Following the very brief session where Loewen and Emmerling were unanimously elected new leaders, a gathering of cohorts got underway with inspirational Pastor Joel Wayne of Chapel Pointe Church in Hudsonville facilitating the roundtable discussions. “Be The Church” comes alongside spiritual leaders of today and tomorrow to equip them through authentic leadership development, foster relationships that weather any storm, and discover the massive impact they can make in churches and communities for the Kingdom of God.

There was an unmistakable rhythm of deep reflection as participants listened to Wayne speak, followed by enthusiastic roundtable discussions among pastors and church leaders. Participants during the evening, remarked that previous associational gatherings may have had ten people in attendance whereas on this night, seventy people were enveloped in dreaming about the increased effectiveness of their church and the collaboration of all of the churches.
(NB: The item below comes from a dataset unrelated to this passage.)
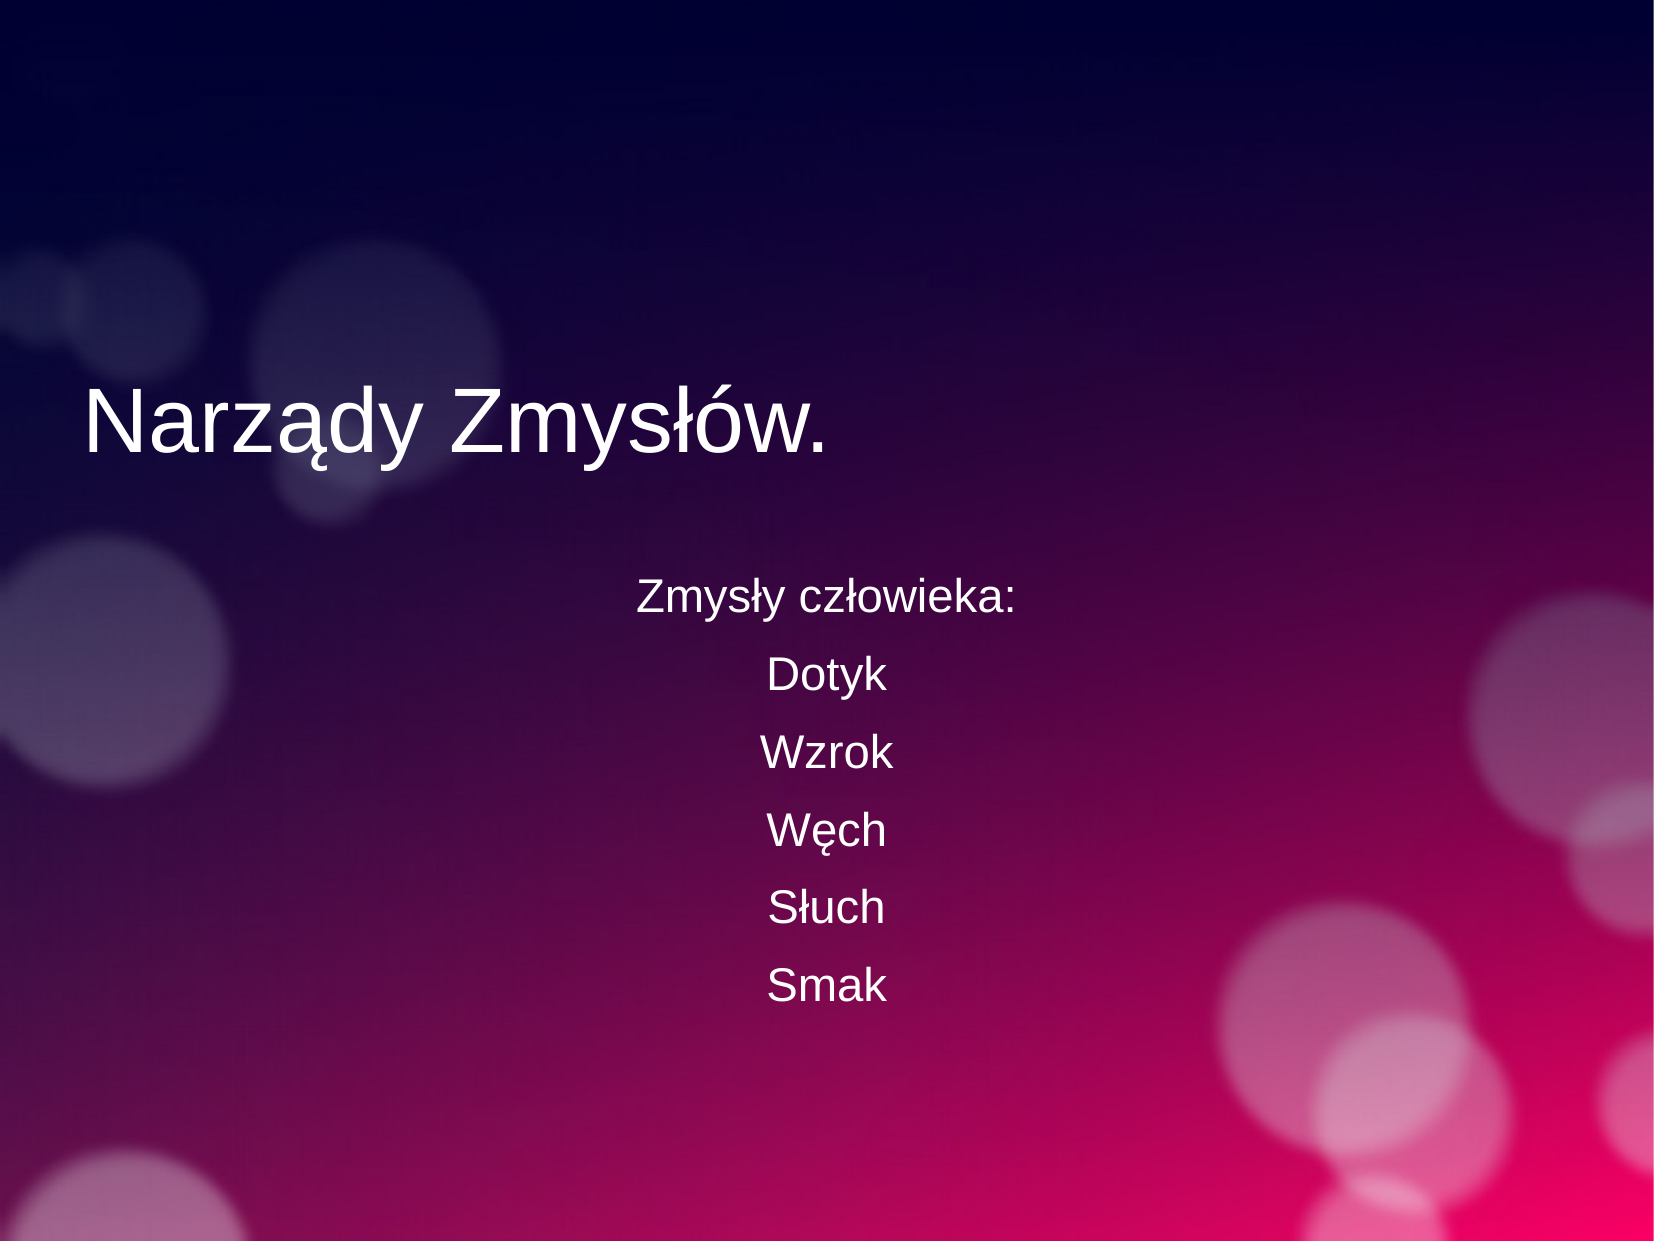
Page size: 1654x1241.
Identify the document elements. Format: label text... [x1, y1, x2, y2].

title Narządy Zmysłów. [82, 312, 1571, 520]
subtitle Zmysły człowieka: Dotyk Wzrok Węch Słuch Smak [82, 563, 1571, 1013]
Emmerling has been overheard saying, “I’m at a point in my life, I don’t care who gets the credit, I just want to see more people saved.” Highlighting the radical transformation of the local association in which he has participated for decades, Emmerling explains the new design by saying, “It’s about getting more of the money from our churches into the streets of our communities so that others can receive Christ.”
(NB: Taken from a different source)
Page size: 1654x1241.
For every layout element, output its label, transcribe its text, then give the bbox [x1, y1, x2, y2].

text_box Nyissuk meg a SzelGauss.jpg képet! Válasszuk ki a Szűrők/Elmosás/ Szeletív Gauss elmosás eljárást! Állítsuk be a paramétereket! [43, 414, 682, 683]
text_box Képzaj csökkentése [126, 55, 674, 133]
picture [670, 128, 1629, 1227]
How does a transformation like this occur? Here are some of my observations:

1. Prayer

I think the association’s transformation started more than one year ago in the midst of praying pastors who invited the Lord to do something radical. God is acting.

2. Humility

Established pastors, with many years of service in the region, have been gracious in receiving new pastors and new church planters into their numbers as friends.

3. Respect

Younger men and older men in the ministry honor one another as those called by God to spread the Gospel among the nations and into local populations.

4. Collaboration

Pastors and planters at different ages and who serve in different contexts share authentic feelings and thoughts that create bold, fresh initiatives.

5. Courage

Every pastor is displaying his bravery by letting go of the traditions and preferences of the past in order to take hold of God’s new endeavors.

6. Laymen

This divine movement is trickling down into the hearts of lay leaders within the local churches.

7. God

The Lord is the overwhelming driving force behind this united effort overshadowing the other current topics that create divisions among believers.

8. Gospel

The desire to see an amazing number of people come to know Christ is the foremost concern on the hearts and minds of my friends in the Greater Flint area.

9. Anticipation

Everyone believes God is up to something only He can do, and they want to take part in His movement.

Might we see evidence of God doing similar things like this throughout North America? I believe if we look around, we will see that God is making things like this happen all around us.



Dr. Tony L. Lynn is the State Director of Missions for the Baptist State Convention of Michigan. Before coming on staff at the BSCM, Tony served as lead pastor for more than six years at Crosspoint Church in Monroe, Michigan. He and his wife, Jamie, also served with the International Mission Board in Africa and in Europe.